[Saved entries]

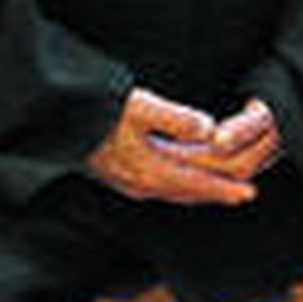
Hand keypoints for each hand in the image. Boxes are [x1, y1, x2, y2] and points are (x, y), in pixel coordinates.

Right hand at [87, 86, 259, 206]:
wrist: (53, 122)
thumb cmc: (93, 112)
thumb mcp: (137, 108)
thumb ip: (175, 118)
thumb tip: (209, 127)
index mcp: (150, 170)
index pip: (197, 183)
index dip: (224, 188)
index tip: (249, 193)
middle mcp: (140, 182)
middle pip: (188, 193)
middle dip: (216, 192)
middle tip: (242, 191)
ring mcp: (125, 181)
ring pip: (173, 192)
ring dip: (197, 191)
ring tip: (214, 189)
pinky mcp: (115, 173)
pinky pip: (157, 186)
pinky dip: (177, 185)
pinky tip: (173, 177)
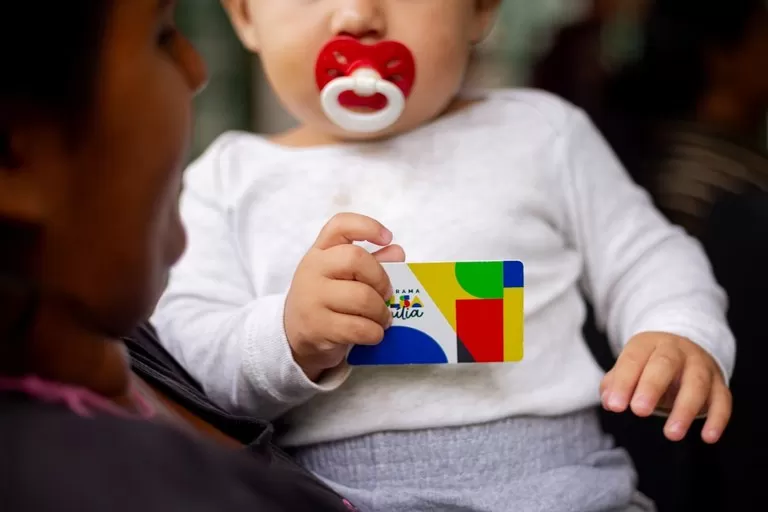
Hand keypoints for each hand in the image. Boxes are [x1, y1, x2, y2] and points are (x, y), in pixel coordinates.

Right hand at [284, 213, 405, 380]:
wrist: (294, 335)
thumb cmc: (327, 300)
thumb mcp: (343, 277)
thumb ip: (371, 262)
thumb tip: (397, 252)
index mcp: (321, 251)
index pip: (339, 225)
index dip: (367, 226)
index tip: (387, 238)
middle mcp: (313, 269)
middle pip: (355, 259)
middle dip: (381, 278)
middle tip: (387, 294)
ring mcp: (312, 298)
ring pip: (361, 298)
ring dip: (381, 311)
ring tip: (383, 318)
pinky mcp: (317, 327)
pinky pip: (358, 328)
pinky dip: (374, 332)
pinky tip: (374, 333)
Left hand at [600, 332, 730, 443]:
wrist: (684, 351)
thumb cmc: (648, 366)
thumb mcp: (630, 369)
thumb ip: (615, 383)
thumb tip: (609, 400)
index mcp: (648, 344)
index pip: (633, 359)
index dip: (623, 382)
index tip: (615, 406)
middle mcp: (676, 350)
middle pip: (665, 363)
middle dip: (651, 386)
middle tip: (639, 411)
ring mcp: (700, 365)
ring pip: (697, 383)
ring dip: (685, 409)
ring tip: (672, 434)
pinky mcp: (719, 383)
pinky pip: (723, 399)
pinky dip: (717, 418)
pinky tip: (708, 437)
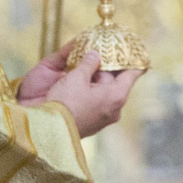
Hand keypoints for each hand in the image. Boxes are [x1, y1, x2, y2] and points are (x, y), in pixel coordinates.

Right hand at [19, 50, 141, 137]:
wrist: (47, 130)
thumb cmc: (64, 103)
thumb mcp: (76, 77)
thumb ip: (88, 64)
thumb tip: (95, 55)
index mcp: (117, 96)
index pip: (131, 74)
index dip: (132, 61)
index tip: (135, 52)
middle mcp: (115, 108)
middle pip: (115, 82)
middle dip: (106, 68)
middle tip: (99, 53)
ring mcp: (104, 118)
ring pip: (104, 92)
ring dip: (96, 80)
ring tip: (86, 65)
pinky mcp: (92, 124)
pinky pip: (96, 103)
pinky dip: (90, 92)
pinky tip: (78, 84)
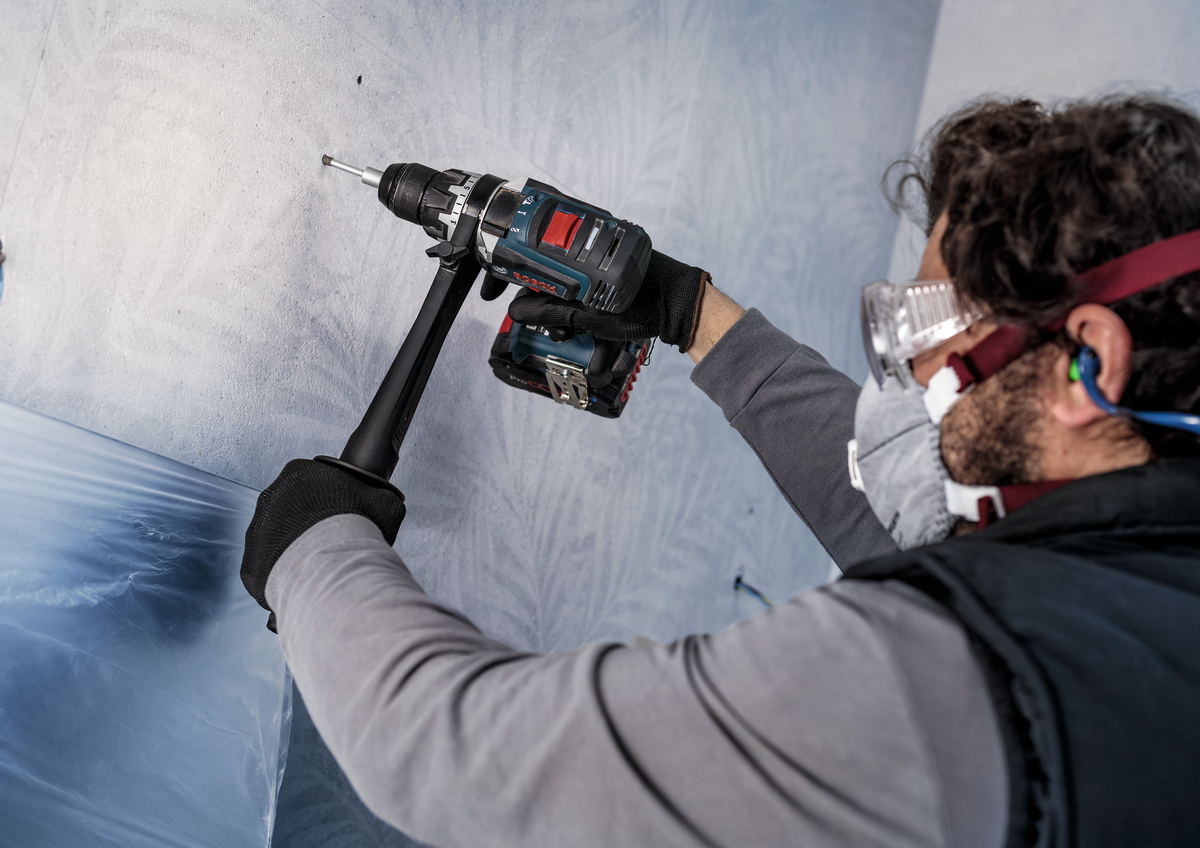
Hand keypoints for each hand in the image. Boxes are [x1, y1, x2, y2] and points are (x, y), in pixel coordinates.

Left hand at [241, 459, 405, 630]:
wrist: (330, 569)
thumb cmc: (353, 532)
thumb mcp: (384, 501)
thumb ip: (377, 493)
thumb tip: (381, 496)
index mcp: (299, 473)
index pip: (314, 480)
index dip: (332, 497)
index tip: (344, 511)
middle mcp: (270, 497)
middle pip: (293, 508)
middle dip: (312, 522)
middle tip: (335, 539)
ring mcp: (257, 531)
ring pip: (280, 538)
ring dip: (298, 548)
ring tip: (323, 562)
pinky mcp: (251, 564)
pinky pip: (270, 568)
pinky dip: (287, 573)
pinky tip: (308, 578)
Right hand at [505, 250, 709, 349]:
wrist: (681, 306)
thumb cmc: (642, 301)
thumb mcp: (588, 312)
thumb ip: (549, 309)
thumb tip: (516, 311)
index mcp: (574, 247)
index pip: (524, 250)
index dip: (502, 270)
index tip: (489, 290)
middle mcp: (581, 256)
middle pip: (540, 279)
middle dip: (538, 310)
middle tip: (551, 328)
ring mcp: (593, 274)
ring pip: (560, 298)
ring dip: (561, 323)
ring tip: (572, 337)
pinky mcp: (605, 291)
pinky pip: (581, 307)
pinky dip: (580, 327)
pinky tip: (588, 346)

**To do**
The entries need to be restated exactly, and their pictures left out.

**The completed task**
Hand keypoints for each hand in the image. Boxes are [x1, y1, x2, y2] and points are (x, y), in pixel coordinates.

Right hand at [87, 86, 259, 206]:
wrist: (53, 122)
thumb cmc: (93, 112)
thumb mcp: (137, 108)
thumb ip: (175, 118)
thumb tip: (209, 127)
index mcp: (150, 170)
index pip: (197, 183)
index dip: (224, 188)
index tip: (249, 193)
middle mcp: (140, 182)
middle pip: (188, 193)
middle dip: (216, 192)
middle tip: (242, 191)
ring mcp: (125, 181)
ring pip: (173, 192)
ring dip: (197, 191)
ring tip: (214, 189)
pinky mcp: (115, 173)
pinky pip: (157, 186)
pinky dip: (177, 185)
pinky tip: (173, 177)
Hand keypoints for each hand in the image. Boxes are [x1, y1, x2, y2] and points are (x, y), in pixel coordinates.

Right hand at [284, 213, 405, 380]:
wrist: (294, 335)
thumb cmc: (327, 300)
thumb mcp: (343, 277)
thumb ip: (371, 262)
thumb tip: (397, 252)
index mcp: (321, 251)
index pip: (339, 225)
index dip: (367, 226)
index tip: (387, 238)
middle mcp: (313, 269)
middle pip: (355, 259)
middle dip: (381, 278)
middle tip: (387, 294)
ring mcp: (312, 298)
ring pip: (361, 298)
ring dip: (381, 311)
ring tip: (383, 318)
pinky mcp: (317, 327)
pinky pip: (358, 328)
pinky dip: (374, 332)
pinky tip: (374, 333)
Left hand at [600, 332, 730, 443]:
wrist: (684, 351)
thumb cmc: (648, 366)
thumb mcp: (630, 369)
thumb ip: (615, 383)
thumb tip: (609, 400)
index mcp: (648, 344)
index pip: (633, 359)
index dip: (623, 382)
index tip: (615, 406)
middle mcp: (676, 350)
middle pip: (665, 363)
middle dip: (651, 386)
middle tip: (639, 411)
ring mcp: (700, 365)
ring pip: (697, 383)
ring dip: (685, 409)
ring tip: (672, 434)
pinky mcp: (719, 383)
pinky pip: (723, 399)
pinky dip: (717, 418)
pinky tip: (708, 437)
Hand keypoints for each hand in the image. Boxes are [x1, y1, x2, y2] and points are (x, y), in pixel coordinates.

Right hand at [19, 50, 141, 137]:
wrist: (47, 130)
thumb cmc: (64, 103)
thumb mcp: (76, 77)
thumb ip: (88, 64)
thumb tip: (95, 55)
index mcp: (117, 96)
index pip: (131, 74)
index dip: (132, 61)
index tip: (135, 52)
middle mcp: (115, 108)
middle pip: (115, 82)
middle dip: (106, 68)
middle tip: (99, 53)
ring mcp: (104, 118)
ring pip: (104, 92)
ring dip: (96, 80)
ring tip: (86, 65)
pinky mcp: (92, 124)
pinky pip: (96, 103)
pinky dip: (90, 92)
pinky tip: (78, 84)
Hand keypoints for each hand in the image. Boxes are [x1, y1, x2, y2] and points are (x, y), in pixel coordinates.

Left hand at [241, 459, 405, 630]:
wrist: (330, 569)
thumb cmc: (353, 532)
thumb mcp: (384, 501)
thumb ip: (377, 493)
thumb tip: (381, 496)
index mcp: (299, 473)
index pip: (314, 480)
index dip: (332, 497)
index tip: (344, 511)
middle mcp: (270, 497)
middle pip: (293, 508)
middle dip: (312, 522)
middle tip: (335, 539)
ring mcp: (257, 531)
ring pip: (280, 538)
ring dip: (298, 548)
ring tip: (323, 562)
pinky mcp: (251, 564)
pinky pip: (270, 568)
pinky dip: (287, 573)
pinky tip: (308, 578)
Right hand at [505, 250, 709, 349]:
wrist: (681, 306)
thumb cmc: (642, 301)
thumb mcp: (588, 312)
thumb ip: (549, 309)
thumb tip: (516, 311)
index mcp: (574, 247)
index pip: (524, 250)
index dip: (502, 270)
index tip: (489, 290)
middle mcp: (581, 256)
middle pip: (540, 279)
middle dip: (538, 310)
middle tip: (551, 328)
ring mcp: (593, 274)
ring pip: (560, 298)
ring dip: (561, 323)
ring tip: (572, 337)
pinky mcp: (605, 291)
pinky pip: (581, 307)
pinky dip: (580, 327)
pinky tip: (588, 346)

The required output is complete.